Law of Large Numbers
When cleaning out my Google Drive, I came across a book from my freshman year of college called Street Fighting Mathematics: The Art of Educated Guessing and Problem Solving by Sanjoy Mahajan. The general premise behind the book is that most people need to understand general principles of math in order to live their lives, but they don’t need to know all the theory behind it. Instead, it’s better to develop an intuition about the way things work and make educated guesses from there. This aligns well with what I’m trying to accomplish in this blog, and it made me rethink how I could explain concepts without using any equations. Here’s my first attempt: the Law of Large Numbers.

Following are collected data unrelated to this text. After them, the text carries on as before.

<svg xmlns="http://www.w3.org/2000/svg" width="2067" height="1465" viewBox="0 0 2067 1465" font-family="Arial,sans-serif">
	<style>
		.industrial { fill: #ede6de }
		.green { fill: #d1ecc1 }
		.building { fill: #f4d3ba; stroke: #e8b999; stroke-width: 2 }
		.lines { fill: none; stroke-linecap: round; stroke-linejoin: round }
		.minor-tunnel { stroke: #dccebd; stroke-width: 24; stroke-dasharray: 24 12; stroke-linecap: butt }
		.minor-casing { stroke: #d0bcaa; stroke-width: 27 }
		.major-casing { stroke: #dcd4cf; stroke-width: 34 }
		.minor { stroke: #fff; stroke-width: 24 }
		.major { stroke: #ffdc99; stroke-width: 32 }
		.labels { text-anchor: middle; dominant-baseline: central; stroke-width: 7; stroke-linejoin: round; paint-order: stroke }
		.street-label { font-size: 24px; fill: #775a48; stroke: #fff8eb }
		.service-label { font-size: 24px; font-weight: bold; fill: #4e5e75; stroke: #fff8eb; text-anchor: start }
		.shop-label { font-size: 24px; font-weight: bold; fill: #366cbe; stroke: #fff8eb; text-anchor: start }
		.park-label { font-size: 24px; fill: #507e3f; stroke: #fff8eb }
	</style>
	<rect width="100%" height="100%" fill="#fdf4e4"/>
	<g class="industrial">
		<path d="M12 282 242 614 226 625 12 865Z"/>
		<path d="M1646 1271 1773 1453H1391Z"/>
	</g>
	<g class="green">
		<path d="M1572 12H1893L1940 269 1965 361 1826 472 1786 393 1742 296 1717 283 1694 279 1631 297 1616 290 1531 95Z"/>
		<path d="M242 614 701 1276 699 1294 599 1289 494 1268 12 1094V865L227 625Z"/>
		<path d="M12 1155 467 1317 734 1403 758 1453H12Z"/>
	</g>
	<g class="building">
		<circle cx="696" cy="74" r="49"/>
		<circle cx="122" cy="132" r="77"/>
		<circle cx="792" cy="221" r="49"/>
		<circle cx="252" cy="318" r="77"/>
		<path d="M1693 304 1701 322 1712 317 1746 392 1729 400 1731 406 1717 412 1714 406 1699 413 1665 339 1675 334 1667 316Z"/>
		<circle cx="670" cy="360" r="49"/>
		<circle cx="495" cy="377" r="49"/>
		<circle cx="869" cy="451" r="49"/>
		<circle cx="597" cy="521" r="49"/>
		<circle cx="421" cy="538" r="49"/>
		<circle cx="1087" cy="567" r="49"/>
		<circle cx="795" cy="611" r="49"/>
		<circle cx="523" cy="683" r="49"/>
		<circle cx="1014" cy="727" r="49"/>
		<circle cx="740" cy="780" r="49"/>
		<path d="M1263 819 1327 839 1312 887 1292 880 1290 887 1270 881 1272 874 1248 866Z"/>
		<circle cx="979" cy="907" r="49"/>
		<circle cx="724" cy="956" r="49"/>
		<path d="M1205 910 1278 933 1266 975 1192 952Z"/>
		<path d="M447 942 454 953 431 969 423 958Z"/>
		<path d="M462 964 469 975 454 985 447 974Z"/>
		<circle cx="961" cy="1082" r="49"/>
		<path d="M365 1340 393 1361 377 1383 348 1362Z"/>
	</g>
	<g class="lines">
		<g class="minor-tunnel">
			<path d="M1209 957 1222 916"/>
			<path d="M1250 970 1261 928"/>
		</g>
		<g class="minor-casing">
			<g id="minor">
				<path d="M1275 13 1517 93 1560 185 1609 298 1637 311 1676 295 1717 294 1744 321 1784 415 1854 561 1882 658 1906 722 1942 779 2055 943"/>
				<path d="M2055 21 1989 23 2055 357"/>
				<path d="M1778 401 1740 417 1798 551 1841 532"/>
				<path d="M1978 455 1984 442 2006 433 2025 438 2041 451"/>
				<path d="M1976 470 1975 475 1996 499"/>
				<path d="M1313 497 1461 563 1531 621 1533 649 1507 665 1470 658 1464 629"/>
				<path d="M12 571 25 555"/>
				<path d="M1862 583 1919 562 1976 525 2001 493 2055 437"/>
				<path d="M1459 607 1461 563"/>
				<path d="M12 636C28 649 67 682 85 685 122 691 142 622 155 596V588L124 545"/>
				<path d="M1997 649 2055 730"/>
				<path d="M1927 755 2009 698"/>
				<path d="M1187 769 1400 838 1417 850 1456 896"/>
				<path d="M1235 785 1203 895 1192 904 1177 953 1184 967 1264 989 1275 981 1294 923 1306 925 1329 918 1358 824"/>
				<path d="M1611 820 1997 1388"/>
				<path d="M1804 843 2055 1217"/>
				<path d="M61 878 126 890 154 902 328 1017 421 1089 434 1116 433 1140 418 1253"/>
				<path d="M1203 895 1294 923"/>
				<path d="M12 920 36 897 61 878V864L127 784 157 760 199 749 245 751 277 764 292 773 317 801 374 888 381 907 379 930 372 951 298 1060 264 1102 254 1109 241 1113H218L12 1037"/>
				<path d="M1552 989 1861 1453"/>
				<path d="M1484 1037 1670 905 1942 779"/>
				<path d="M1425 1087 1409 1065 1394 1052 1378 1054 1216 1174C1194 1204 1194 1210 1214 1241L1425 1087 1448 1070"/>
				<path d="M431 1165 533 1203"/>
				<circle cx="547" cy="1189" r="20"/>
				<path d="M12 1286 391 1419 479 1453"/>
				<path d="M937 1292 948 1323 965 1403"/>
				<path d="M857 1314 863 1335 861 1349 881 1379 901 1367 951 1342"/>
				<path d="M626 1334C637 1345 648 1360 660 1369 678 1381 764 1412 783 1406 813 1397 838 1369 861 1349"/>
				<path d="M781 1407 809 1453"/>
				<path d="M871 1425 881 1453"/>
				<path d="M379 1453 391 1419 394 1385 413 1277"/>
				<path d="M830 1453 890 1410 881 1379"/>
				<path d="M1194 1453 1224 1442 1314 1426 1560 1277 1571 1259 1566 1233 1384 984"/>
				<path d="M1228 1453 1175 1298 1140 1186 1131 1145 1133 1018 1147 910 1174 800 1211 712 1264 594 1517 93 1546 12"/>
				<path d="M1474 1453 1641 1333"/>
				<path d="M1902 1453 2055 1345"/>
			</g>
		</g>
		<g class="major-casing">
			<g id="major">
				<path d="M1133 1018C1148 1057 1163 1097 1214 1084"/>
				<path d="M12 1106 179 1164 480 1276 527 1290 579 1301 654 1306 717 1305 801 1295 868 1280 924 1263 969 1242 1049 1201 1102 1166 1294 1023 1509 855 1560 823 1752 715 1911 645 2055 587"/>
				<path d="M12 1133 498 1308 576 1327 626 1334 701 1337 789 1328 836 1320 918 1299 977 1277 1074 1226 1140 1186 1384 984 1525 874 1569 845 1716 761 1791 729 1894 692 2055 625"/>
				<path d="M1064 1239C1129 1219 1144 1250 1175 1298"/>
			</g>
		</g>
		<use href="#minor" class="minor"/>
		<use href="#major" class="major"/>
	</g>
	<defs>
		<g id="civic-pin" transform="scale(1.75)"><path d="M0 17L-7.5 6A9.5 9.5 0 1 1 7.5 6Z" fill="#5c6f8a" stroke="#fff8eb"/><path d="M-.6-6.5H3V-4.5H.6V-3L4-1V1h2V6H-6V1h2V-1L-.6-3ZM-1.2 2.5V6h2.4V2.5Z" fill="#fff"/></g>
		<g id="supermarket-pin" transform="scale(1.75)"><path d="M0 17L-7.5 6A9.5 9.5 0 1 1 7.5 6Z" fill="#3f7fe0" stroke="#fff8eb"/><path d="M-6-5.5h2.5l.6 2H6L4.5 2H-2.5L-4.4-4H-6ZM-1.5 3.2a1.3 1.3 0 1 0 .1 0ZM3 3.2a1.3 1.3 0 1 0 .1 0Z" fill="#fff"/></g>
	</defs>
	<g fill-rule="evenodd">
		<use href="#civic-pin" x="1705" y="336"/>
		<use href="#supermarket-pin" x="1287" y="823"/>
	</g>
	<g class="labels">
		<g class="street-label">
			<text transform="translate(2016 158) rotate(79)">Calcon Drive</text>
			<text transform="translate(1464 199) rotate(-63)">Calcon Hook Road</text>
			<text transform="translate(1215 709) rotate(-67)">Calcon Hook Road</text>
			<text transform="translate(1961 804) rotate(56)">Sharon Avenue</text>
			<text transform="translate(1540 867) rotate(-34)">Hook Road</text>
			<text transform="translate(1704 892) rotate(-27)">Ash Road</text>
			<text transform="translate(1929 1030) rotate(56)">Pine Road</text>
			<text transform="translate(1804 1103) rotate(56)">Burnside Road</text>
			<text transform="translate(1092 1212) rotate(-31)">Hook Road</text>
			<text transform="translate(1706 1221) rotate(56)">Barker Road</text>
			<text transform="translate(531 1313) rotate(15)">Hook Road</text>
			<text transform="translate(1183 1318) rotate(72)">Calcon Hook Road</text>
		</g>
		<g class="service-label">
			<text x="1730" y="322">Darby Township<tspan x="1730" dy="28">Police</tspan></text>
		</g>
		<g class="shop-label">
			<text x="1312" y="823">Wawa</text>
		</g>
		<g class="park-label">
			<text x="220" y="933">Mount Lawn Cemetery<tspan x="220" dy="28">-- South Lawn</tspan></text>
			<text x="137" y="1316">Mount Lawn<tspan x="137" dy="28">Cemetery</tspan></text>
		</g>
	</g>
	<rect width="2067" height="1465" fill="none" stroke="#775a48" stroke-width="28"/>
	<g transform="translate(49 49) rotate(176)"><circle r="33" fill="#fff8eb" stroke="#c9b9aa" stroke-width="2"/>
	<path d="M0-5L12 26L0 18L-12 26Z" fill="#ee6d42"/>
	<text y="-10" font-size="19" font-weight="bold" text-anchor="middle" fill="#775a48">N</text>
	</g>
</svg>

If you’ve been following me for awhile, you know that I’ve talked before about the Law of Large Numbers and why it’s important for understanding the quality of scientific studies. According to Wikipedia:
In probability theory, the law of large numbers (LLN) is a mathematical law that states that the average of the results obtained from a large number of independent random samples converges to the true value, if it exists.
Another way to say it - the more data points you have, the more accurate your understanding of the data is.
Rather than explaining this in terms of equations as I’ve done before, I want to embrace the street-fighting ethos and instead consider the concept of connect-the-dots. Connect-the-dots is a puzzle game in which you are given a paper with multiple numbered dots. Your job is to connect them in order to reveal the picture. Let’s say your paper is damaged, so you can only see some of the dots:
You know that your picture is incomplete, so you need to guess at where the lines should go. For example, would dot number 3 be exactly in between dots 2 and 4? Or would it be off to the left or the right? There are lots of ways you could connect these dots, like this:
Or this:
Or even this:
You’d have to use your knowledge of the puzzle to decide how best to fill in those gaps, but you’d still be guessing. What if you had the full, original puzzle instead?
While there are still multiple ways to connect these dots, this lends itself much more naturally to a single solution, especially when we use our domain knowledge of connect-the-dots to assume that the end result is supposed to be a recognizable object:
The same holds true in mathematics - the more data points you have, the more likely you are to be converging on the true value. And if you have enough points and enough knowledge of your domain, you can be more confident in your result. However, Wikipedia specifies the type of samples we need - “independent” and “random”. In other words, the samples should come from all over the space we’re investigating and they shouldn’t depend on each other. This translates to our example well. Imagine we only have half the page:
You can make a pretty good guess at the right side of the picture, but what about the left? Maybe we can figure it out that it’s supposed to be a tree, but it would still be just a guess. What if it was supposed to be a house with multiple eaves? Or the side profile of a man with a big nose and chin? It’s impossible to say for sure without getting more of the dots. The Law of Large Numbers says that you’ll be more confident if you got more dots on the left side of the picture.